Еськов искоса выжидательно смотрел на Песцова, тот улыбнулся:
- Хитер ты, парень, хитер... Прямо - ученый.
- Жизнь учит нас, товарищ секретарь, - улыбнулся и Еськов.
- Выходит, мы и о звеньях договорились?
- Да вроде бы...
- И кто вас только упреждает?
- Грачи в поле...
- Ну чего ж это мы стоим? Бери уток-то, - Еськов протянул Песцову пять уток.
- Да куда мне столько! Будет и двух.
- Как знаешь...
- Ну и охота! - восторгался Еськов в пути, обвешанный спереди и сзади утками.
А Песцов шел молча. Ему уж не хотелось вести ту самую беседу, ради которой он шел на охоту. Зачем? Еськов уже все сказал.
"Что мне, в конце концов, от того, что Еськов работает в паре с Иваном, со своим другом или родственником? И почему он должен работать с тем, кого ему пристегнут в правлении? Разве он хуже нас знает, с кем ему надо работать? Нет, они правы, - в работе на поле, как в любви, как в бою, нельзя подсовывать человеку то, что не по душе. А мы везде суем свой нос, и где надо и где не надо. Игру ведем вместо жизни... Одни представления, как говорит Волгин".
В сенях Песцов оставил уток, ружье и, не заходя в дом, вышел на улицу. Он торопливо шел к школе, где была Надина квартира. Но света у нее в окнах не было.
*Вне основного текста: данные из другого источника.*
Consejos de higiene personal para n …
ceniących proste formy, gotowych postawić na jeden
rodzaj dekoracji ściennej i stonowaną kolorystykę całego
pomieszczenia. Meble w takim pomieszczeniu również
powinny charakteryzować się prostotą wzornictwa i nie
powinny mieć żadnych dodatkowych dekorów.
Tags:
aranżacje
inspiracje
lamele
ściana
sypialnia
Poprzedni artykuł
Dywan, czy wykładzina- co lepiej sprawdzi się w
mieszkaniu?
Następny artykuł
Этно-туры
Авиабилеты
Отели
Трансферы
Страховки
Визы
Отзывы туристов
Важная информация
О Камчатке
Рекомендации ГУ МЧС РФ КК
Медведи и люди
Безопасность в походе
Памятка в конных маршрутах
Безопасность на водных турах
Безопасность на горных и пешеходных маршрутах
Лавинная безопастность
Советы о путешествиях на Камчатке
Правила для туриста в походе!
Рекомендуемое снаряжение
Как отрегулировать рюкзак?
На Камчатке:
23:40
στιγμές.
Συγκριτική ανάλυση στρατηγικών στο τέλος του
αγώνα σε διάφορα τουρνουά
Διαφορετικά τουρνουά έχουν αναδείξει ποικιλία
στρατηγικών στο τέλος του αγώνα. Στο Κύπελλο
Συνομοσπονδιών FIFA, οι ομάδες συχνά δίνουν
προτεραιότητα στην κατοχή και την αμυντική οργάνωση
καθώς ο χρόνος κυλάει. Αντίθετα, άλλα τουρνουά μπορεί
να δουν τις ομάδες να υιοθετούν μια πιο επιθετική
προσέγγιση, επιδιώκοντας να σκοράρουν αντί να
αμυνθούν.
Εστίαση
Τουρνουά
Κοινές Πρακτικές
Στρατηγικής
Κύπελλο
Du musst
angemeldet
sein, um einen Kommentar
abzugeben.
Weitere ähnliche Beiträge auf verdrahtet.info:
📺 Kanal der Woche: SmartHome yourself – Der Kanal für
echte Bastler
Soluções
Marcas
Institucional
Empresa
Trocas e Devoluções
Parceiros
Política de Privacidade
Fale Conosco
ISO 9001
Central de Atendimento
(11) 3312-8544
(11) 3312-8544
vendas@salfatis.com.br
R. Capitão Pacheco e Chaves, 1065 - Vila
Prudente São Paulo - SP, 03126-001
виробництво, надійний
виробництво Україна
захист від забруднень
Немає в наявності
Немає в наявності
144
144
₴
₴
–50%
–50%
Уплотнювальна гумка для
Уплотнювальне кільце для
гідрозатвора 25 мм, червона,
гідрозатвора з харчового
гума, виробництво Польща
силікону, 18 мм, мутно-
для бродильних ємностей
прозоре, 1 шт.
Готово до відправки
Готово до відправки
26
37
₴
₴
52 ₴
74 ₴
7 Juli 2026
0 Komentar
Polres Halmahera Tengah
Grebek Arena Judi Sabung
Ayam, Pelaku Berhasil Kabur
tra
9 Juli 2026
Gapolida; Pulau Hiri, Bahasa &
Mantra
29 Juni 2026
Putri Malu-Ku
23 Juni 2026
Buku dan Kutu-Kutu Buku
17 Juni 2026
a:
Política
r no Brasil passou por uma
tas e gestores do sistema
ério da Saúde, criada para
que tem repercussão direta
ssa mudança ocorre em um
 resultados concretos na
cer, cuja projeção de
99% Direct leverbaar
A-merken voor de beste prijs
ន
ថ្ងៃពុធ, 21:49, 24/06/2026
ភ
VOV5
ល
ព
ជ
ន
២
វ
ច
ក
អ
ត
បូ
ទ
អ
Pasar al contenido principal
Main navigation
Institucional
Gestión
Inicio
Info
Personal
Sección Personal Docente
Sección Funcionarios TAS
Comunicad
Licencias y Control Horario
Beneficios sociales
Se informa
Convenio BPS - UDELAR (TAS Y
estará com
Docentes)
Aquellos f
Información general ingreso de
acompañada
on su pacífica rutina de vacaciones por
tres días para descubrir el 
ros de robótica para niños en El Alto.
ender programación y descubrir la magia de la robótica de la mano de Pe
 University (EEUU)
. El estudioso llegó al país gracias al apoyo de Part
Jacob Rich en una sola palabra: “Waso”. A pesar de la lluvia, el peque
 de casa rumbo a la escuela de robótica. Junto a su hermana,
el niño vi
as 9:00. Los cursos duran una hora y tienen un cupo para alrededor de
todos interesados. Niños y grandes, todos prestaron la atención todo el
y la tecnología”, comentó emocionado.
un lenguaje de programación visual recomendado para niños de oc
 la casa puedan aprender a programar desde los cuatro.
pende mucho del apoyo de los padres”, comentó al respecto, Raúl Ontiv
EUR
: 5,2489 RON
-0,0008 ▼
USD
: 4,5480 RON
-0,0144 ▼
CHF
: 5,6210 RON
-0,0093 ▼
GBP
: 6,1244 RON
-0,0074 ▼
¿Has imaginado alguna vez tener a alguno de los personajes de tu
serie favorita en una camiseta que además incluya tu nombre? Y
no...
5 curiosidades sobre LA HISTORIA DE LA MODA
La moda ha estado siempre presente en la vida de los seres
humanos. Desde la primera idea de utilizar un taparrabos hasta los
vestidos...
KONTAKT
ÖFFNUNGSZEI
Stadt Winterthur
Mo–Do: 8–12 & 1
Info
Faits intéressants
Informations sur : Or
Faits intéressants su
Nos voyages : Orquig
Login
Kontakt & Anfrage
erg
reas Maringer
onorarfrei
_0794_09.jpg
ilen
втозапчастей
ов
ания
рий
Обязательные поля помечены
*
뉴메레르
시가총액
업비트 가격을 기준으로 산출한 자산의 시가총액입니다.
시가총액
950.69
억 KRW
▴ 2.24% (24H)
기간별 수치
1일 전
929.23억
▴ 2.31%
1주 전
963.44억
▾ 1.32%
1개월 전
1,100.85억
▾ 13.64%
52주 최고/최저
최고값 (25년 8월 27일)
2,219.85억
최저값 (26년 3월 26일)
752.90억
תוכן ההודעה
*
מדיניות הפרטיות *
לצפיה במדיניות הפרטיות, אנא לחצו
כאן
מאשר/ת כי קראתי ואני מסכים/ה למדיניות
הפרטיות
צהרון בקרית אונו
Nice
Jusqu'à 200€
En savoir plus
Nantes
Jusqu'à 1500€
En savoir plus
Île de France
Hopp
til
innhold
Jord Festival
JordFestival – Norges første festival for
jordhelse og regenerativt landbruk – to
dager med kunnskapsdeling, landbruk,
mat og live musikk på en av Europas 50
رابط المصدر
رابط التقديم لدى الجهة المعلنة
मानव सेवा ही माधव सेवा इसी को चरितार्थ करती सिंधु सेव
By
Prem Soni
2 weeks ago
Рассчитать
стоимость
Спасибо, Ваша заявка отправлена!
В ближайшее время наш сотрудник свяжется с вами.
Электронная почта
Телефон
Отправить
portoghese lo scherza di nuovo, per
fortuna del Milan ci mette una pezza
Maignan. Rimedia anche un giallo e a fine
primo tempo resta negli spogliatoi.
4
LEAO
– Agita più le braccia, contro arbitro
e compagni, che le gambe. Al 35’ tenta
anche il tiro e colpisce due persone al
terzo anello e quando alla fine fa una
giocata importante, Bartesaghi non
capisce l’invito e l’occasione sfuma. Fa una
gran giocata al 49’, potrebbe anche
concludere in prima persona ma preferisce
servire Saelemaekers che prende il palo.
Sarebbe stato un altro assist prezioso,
Песцов потоптался с минуту возле палисадника.
- В клубе, должно быть... Там сегодня кино показывают.
И снова быстро пошел, разбрызгивая лужи. Возле клуба одиноко торчала на столбе лампочка. Песцов на свету глянул на сапоги и ахнул: все было густо заляпано по колена грязью. "Куда ж я в таком виде?" Он нагнулся, зачерпнул ладонью из лужи воду и вдруг выпрямился. "А что я буду делать в этом клубе? Ее увижу?! Ну и что? Не танцевать же нам. И провожать не пойдешь тут село. Да и к чему все это? Все равно через день, через два уезжать надо. Нечего заниматься блажью... Людей только смешить. Хорош бы я был в таких сапогах..."
Песцов вымыл в луже сапоги и пошел к Волгиным. У Волгиных дома никого не было. Песцов прошел в горницу, где ему стелили постель - высоко взбитую перину на деревянной кровати. При виде этих белых простыней, этих огромных цветастых подушек Песцова потянуло в постель, как истомленного ходока по летней дороге тянет в прохладное озеро. Но странно: заснуть он не смог. С непривычки на перине казалось жарко, и Песцов без конца ворочался. "Не так, не так, не так..." - точно передразнивая его, стучали на стене ходики.
Он вставал, закуривал, снова ложился, и все казалось, неловко лежать, не на том боку.
"Не так, не так, не так", - мерно стучали ходики.